White stopped him and asked him what he had under the ‘kerchief. Lazarus told him to mind his own business and seemed ‘in a  great hurry to reach his gig, which was standing in the road’. Before he could get to the waiting transport however, White called for help and the man was swiftly captured.

He was searched and an armadillo was found concealed in his hat. This was identified then and in court by Mr Alexander Mullins the ‘superintendent of the gardens’. He told the bench that the animal was valued at £5 and that it had recently been imported from South America.

When questioned Lazarus admitted taking the animal but would say no more. A surgeon appeared to testify that he was aware that the hairdresser ‘occasionally suffered from an aberration of mind’. There was no proof of madness at the time of the theft, the magistrates declared, and  regardless it was the ‘duty of his friends to look after him’ if he was indeed suffering in the way described.

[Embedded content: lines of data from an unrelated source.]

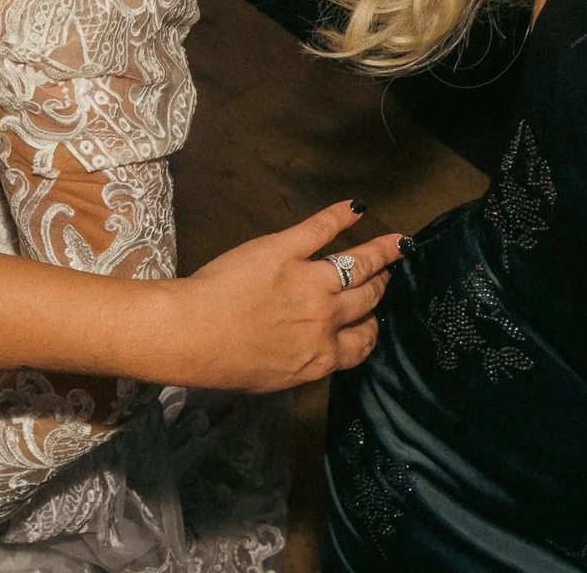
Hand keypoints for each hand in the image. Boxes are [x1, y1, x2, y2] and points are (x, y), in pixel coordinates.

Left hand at [160, 200, 404, 392]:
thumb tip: (315, 354)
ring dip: (378, 254)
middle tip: (386, 276)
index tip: (375, 317)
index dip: (372, 326)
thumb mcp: (275, 379)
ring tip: (394, 244)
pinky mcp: (285, 250)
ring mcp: (310, 281)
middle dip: (379, 288)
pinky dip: (339, 216)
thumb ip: (303, 363)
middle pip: (366, 300)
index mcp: (323, 355)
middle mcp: (326, 319)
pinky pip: (320, 229)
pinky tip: (355, 208)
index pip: (365, 339)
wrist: (193, 334)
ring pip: (357, 265)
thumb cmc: (223, 364)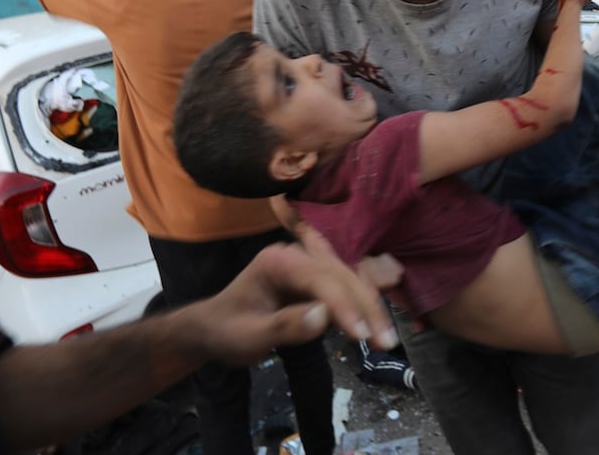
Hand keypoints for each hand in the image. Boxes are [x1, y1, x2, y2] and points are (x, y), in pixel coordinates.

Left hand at [193, 229, 398, 364]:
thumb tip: (324, 316)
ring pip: (351, 280)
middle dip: (367, 307)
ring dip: (370, 307)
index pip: (321, 279)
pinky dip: (362, 306)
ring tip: (386, 340)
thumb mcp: (248, 337)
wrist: (212, 330)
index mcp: (278, 261)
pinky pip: (347, 288)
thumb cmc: (226, 332)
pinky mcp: (317, 280)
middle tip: (386, 343)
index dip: (345, 305)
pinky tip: (374, 327)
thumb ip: (285, 326)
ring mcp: (309, 265)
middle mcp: (298, 255)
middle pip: (343, 276)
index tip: (362, 336)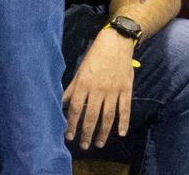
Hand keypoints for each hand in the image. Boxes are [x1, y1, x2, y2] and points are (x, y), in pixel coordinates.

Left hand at [62, 29, 134, 149]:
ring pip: (107, 117)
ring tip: (98, 143)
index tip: (69, 136)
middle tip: (84, 146)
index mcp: (84, 84)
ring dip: (103, 132)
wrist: (116, 42)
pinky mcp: (125, 90)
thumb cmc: (95, 55)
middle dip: (86, 133)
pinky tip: (121, 133)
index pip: (76, 109)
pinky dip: (123, 122)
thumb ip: (72, 88)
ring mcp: (113, 91)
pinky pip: (125, 109)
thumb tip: (62, 103)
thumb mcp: (80, 70)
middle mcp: (98, 90)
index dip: (72, 124)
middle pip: (91, 116)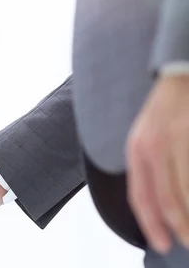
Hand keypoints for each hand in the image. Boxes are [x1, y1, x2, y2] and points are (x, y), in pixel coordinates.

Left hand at [126, 75, 188, 253]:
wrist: (179, 76)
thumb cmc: (166, 113)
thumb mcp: (148, 138)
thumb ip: (149, 168)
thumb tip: (157, 208)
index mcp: (137, 149)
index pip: (140, 195)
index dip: (151, 224)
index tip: (161, 244)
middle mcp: (153, 145)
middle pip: (166, 198)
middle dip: (179, 227)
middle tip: (188, 245)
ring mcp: (177, 139)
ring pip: (185, 190)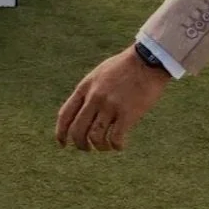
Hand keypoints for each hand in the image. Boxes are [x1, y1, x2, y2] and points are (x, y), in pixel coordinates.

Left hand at [56, 46, 170, 152]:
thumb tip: (83, 110)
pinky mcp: (127, 113)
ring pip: (95, 137)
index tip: (62, 144)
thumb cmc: (126, 67)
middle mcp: (94, 97)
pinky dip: (116, 146)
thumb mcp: (100, 74)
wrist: (148, 60)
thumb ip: (90, 91)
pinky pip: (116, 138)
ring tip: (107, 146)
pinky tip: (120, 145)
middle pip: (77, 131)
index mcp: (85, 87)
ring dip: (100, 147)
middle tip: (87, 148)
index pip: (65, 115)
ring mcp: (110, 106)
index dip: (60, 133)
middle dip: (80, 145)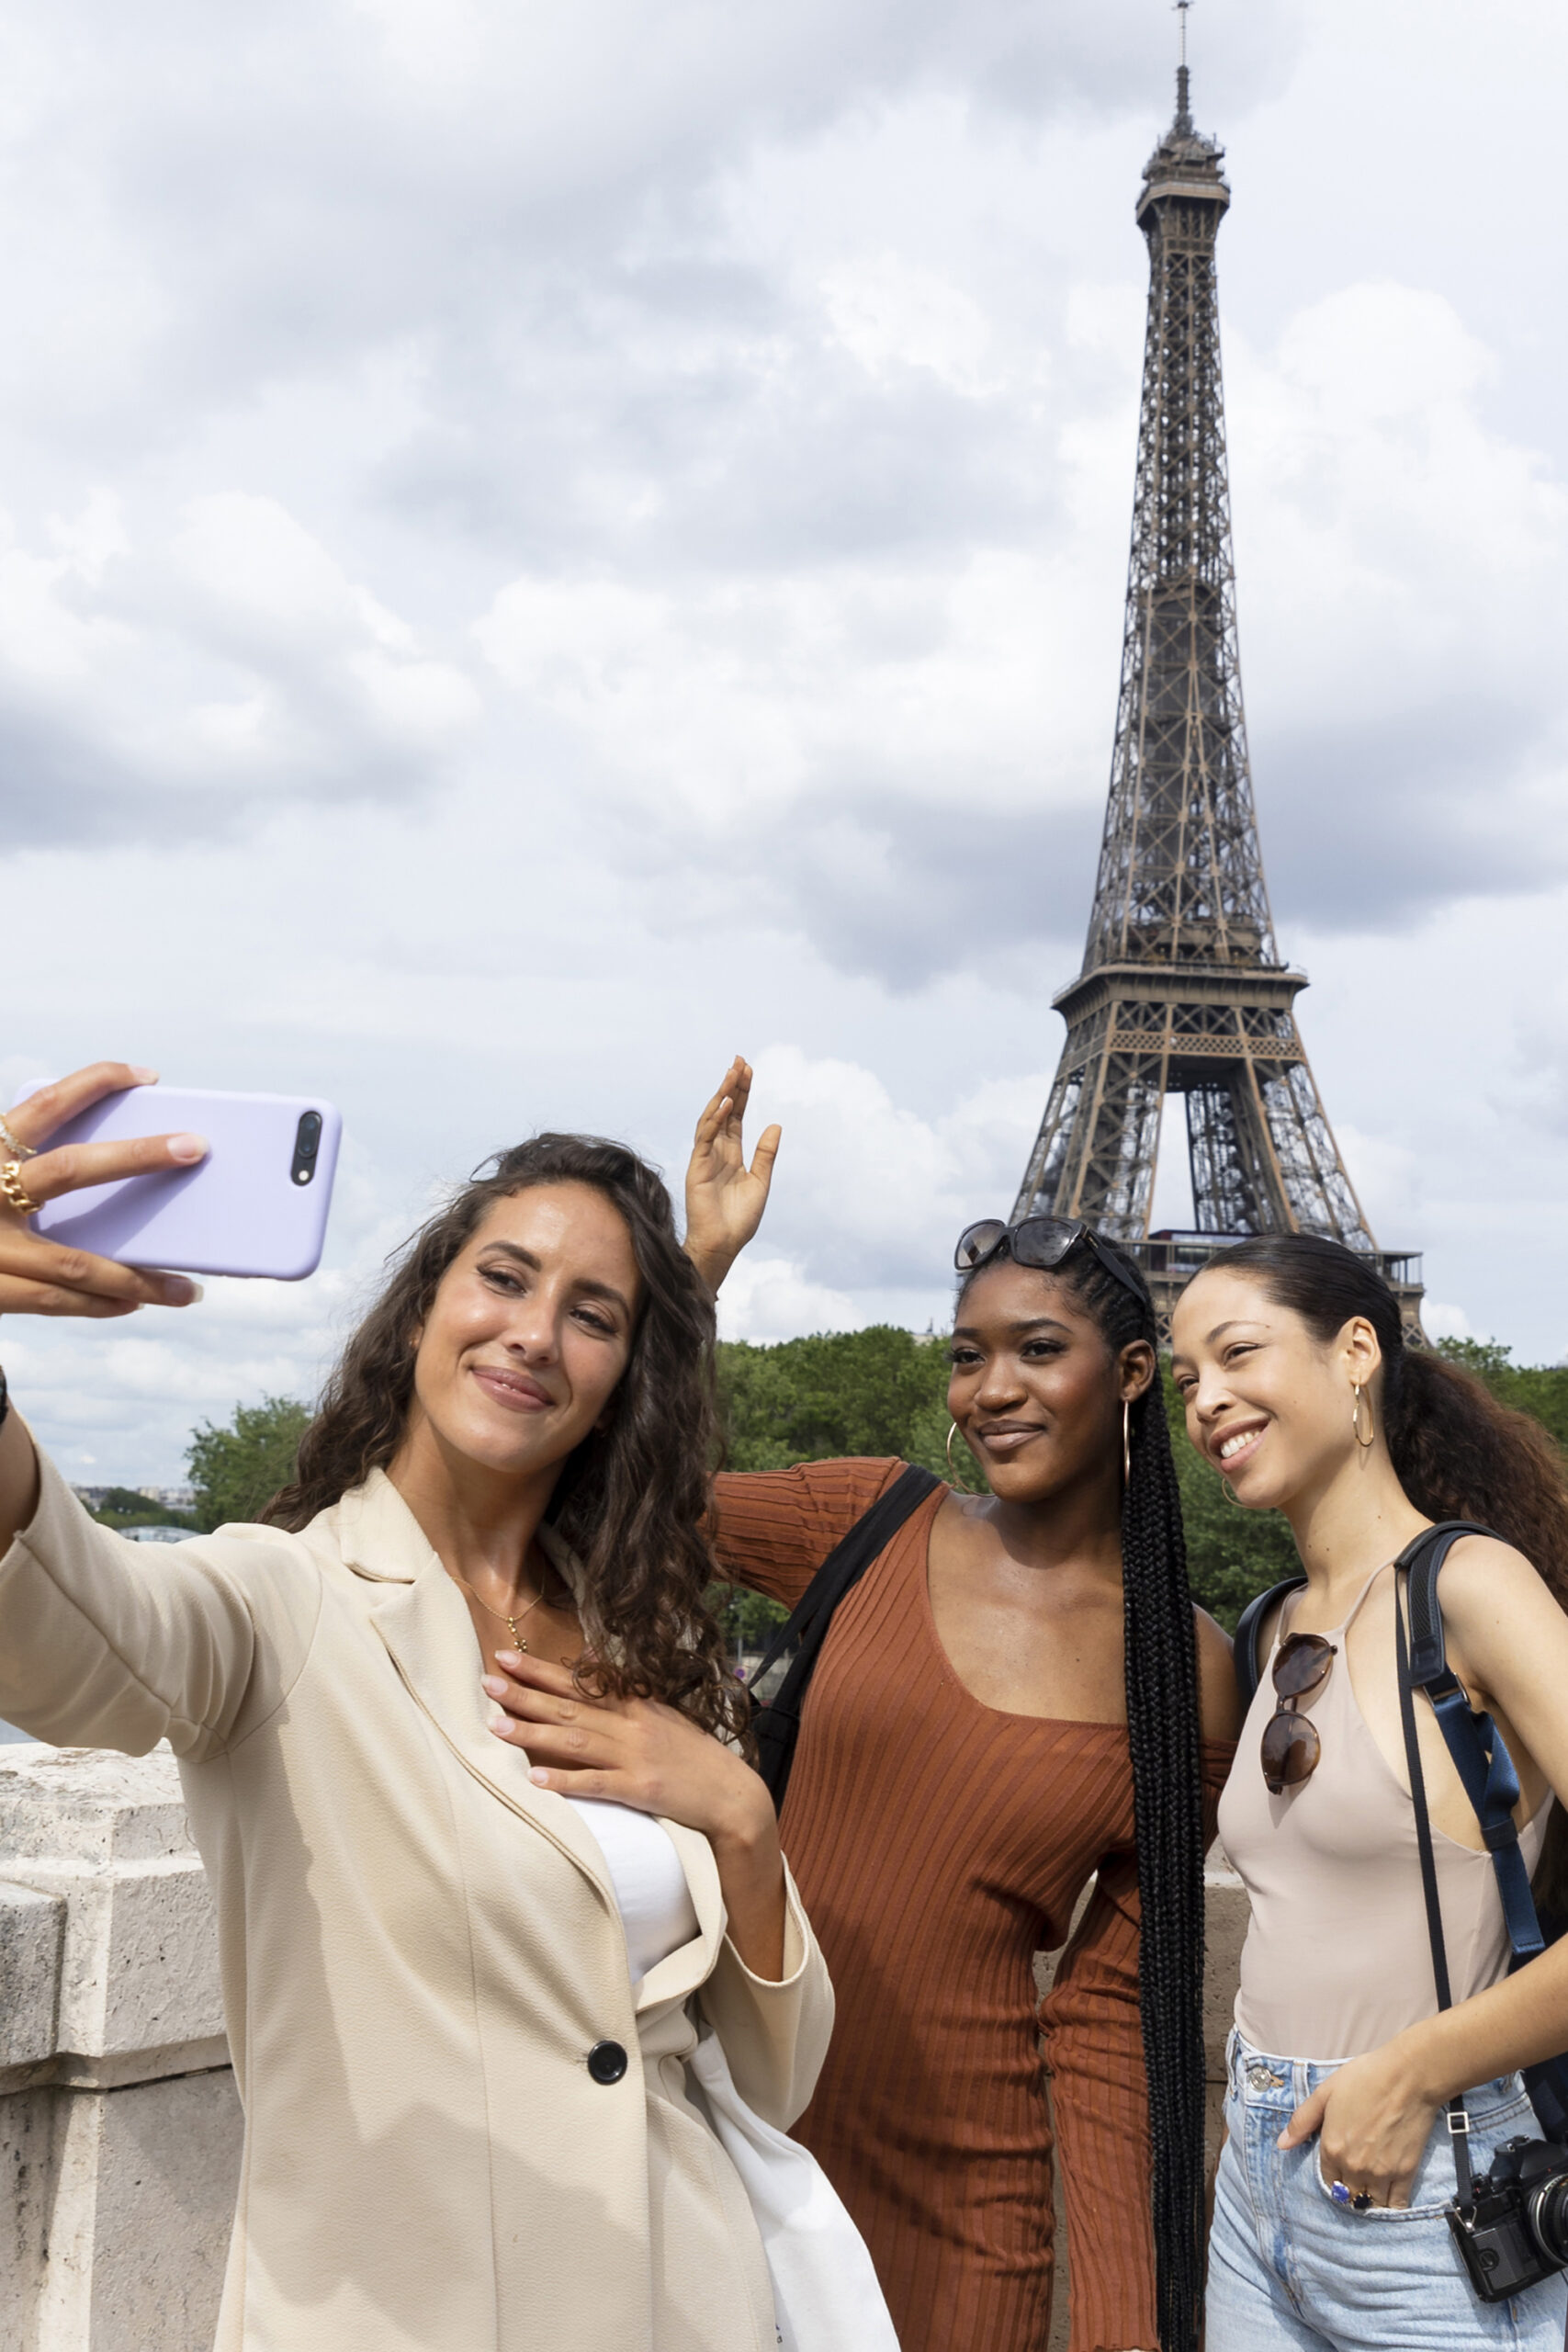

However, they felt a fine was a sufficient punishment in this case and they imposed one of £5 for the theft plus another £5 to reflect the value of the armadillo. The monies were paid and Lazarus was free to go. The armadillo was taken back to the zoo, and was probably the subject of greater close attention than it had been previously. After all ‘bad’ publicity is better than no publicity and I imagine Londoners would have been quite keen to see the armadillo that a hairdresser had tried to steal.